Kate Stanley, a Shakespeare scholar turned stage director working at the famed Globe Theatre, is drawn into a centuries old puzzle when her mentor Roz is killed in the same manner as Hamlet's father. Like all good murder-mystery victims, Roz leaves a clue for Kate and so begins a two-continent search for a lost play and Shakespeare's true identity.

With strong characters and a swerving plot, Carrell gives us a comprehensive background to the ongoing and lively academic debate centred on who really authored what are considered the most known and loved pieces of literature in the English language. Simply put, Shakespeare may have been merely a front man.

Besides issues about dates, scholars argue that to write Shakespeare's body of work, the author would have to have had an immense vocabulary, knowledge of foreign languages and access to the modes and morals of the upper-class; as a commoner, William Shakespeare had neither the knowledge nor access. The nobility, though, would have, but in the 1600s theatre was not considered a noble pursuit. So, the true author or authors, wishing to remain anonymous, would have used William Shakespeare as a public face.

Carrell's novel could have easily become mired in academics. With so much history, debate and study swirling beneath the surface, it would be tempting to dive right in. After all, it is a great mystery in its own right. Luckily, Carrell knows when to rein it in: The facts never overwhelm the nonstop action; just enough are thrown in to make the reader feel invested.

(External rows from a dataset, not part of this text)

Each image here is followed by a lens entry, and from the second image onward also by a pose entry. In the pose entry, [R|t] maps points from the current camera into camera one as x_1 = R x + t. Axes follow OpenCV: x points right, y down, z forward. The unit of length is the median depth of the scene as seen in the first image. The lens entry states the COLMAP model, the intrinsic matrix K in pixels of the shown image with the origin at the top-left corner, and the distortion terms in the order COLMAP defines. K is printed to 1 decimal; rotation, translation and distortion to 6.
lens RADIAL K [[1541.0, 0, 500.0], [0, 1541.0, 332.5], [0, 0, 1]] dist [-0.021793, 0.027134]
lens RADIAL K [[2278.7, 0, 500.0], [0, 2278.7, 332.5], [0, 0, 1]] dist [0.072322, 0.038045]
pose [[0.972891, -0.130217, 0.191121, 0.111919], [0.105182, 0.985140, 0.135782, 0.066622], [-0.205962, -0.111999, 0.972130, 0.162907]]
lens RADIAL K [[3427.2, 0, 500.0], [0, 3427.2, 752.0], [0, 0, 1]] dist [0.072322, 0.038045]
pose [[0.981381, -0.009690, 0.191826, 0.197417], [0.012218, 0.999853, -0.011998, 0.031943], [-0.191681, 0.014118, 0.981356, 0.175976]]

The story moves from London in the 1600s to Arizona in the 1880s to present-day Boston, Utah, Spain and England. Shakespearean scholars, hit men, Spanish missionaries and gold prospectors meet in a New Mexican cave; tea is served in Elsinore, of "Hamlet" fame, surrounded by the dust and sky of the American Southwest; and the main characters leap across continents with head-spinning regularity.

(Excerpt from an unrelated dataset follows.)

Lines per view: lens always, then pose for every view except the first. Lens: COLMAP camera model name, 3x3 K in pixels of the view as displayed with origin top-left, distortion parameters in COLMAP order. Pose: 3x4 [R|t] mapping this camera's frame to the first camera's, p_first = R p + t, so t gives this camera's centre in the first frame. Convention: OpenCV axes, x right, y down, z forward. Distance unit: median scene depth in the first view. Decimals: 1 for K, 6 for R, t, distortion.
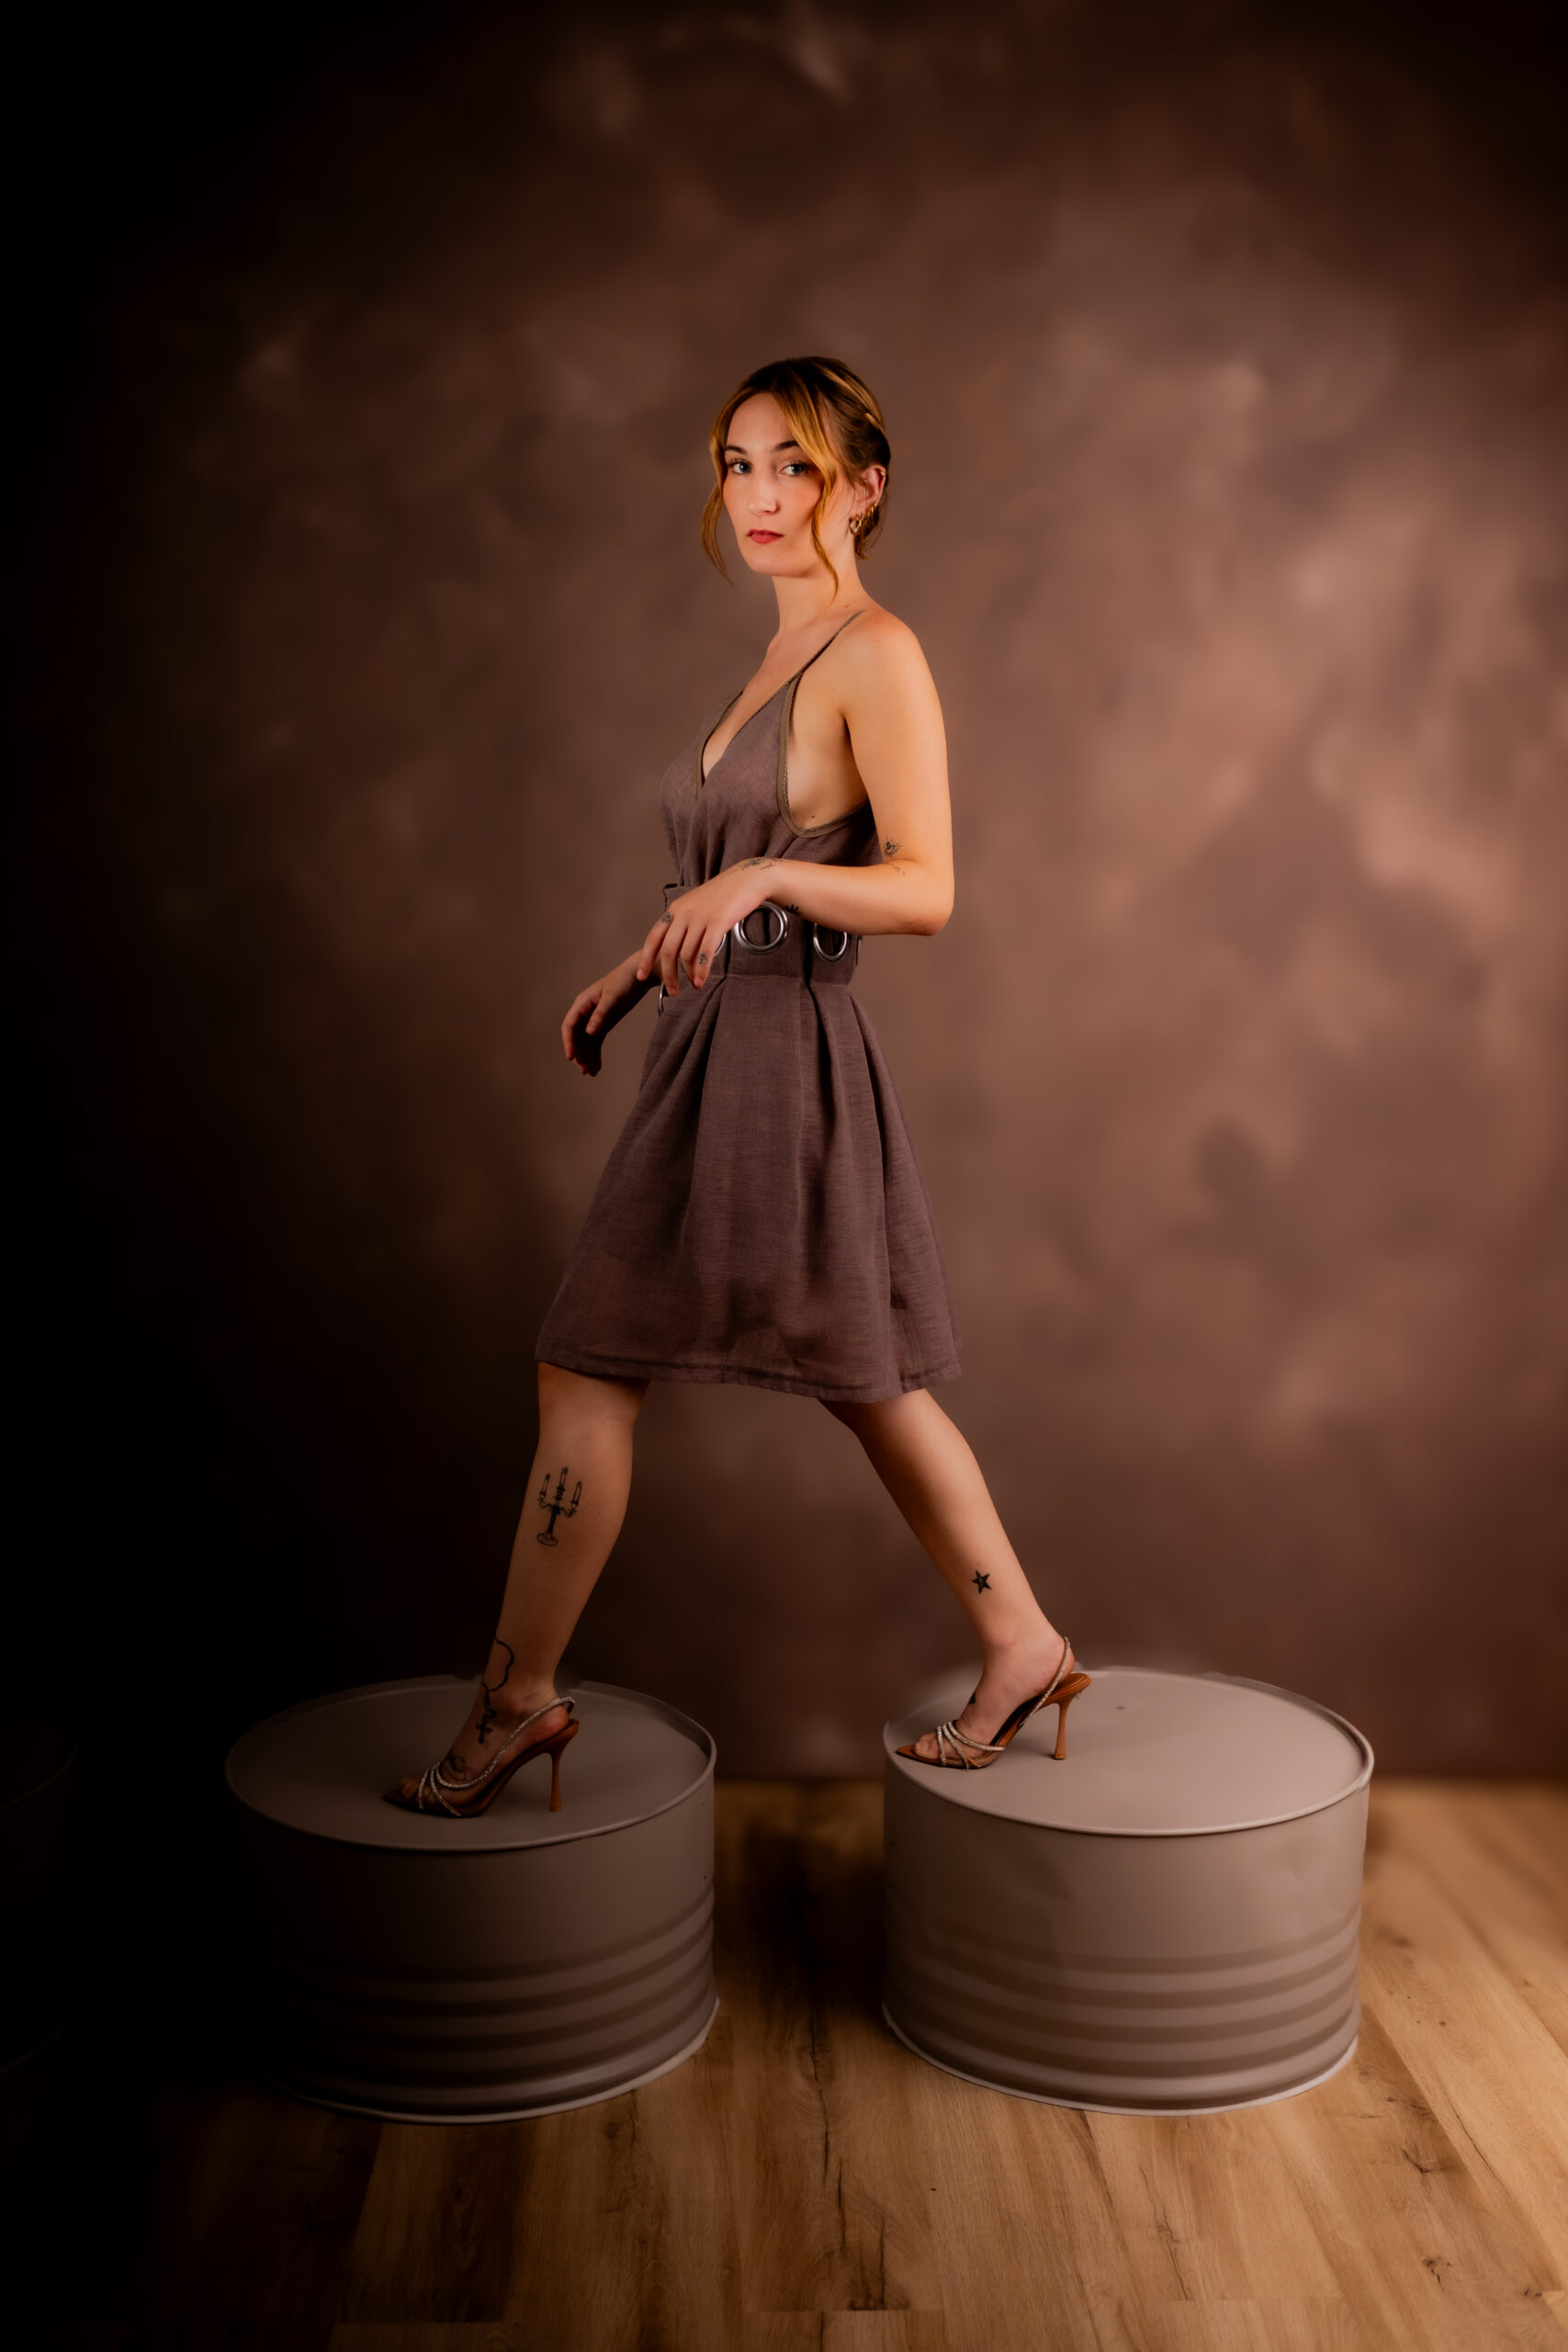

While the convergence of times and characters may seem a bit stretched, it's hard to argue with the well-backgrounded Carrell. In the end, all the journeys and meetings, however mismatched, seem perfectly plausible.

Still, it's a little hard to understand why the search for a lost play by Shakespeare would cause so many murders. As historically important as such a discovery would be, the reasons for the elaborate murders and their collateral damage become confusing.

As she wraps it all together, Carrell leads the reader down the "it's for the money path," but ends with a big-budget action scene that falls just shy of believable.

Whether a reader believes knowledge of Shakespeare's true identity could incite widespread destruction and a string of murders, "Interred With Their Bones" is an exciting, entertaining and surprisingly educational read just itching to make its big screen debut.